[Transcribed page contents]
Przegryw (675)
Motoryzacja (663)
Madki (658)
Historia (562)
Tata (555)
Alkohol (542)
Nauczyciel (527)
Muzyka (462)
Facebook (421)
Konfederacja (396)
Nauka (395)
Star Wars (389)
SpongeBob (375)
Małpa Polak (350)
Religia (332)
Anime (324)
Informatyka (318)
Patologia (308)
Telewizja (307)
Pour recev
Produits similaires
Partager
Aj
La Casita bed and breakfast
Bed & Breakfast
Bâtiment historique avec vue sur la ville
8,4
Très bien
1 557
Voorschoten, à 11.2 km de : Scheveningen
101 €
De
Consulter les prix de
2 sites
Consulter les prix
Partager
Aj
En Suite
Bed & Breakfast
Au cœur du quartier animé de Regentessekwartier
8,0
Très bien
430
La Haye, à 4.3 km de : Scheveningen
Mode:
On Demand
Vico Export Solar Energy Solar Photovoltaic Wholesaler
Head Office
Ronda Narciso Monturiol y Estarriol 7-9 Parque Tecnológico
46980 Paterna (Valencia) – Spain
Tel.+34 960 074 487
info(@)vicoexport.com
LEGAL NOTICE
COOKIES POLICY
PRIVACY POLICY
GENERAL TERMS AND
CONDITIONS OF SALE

* * *

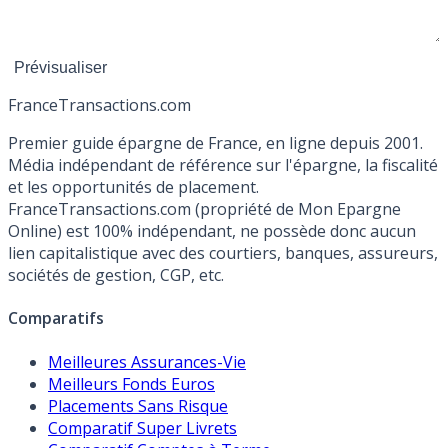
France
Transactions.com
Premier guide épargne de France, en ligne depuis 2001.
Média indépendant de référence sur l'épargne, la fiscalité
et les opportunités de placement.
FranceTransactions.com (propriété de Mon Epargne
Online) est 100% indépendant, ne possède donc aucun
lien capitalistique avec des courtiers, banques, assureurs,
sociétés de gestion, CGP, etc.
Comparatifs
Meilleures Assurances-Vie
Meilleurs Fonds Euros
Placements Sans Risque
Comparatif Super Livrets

[TASK PROMPT] Pick out the lines above containing the word "épargne", then copy them.

[PROBLEM SOLUTION]
Premier guide épargne de France, en ligne depuis 2001.
Média indépendant de référence sur l'épargne, la fiscalité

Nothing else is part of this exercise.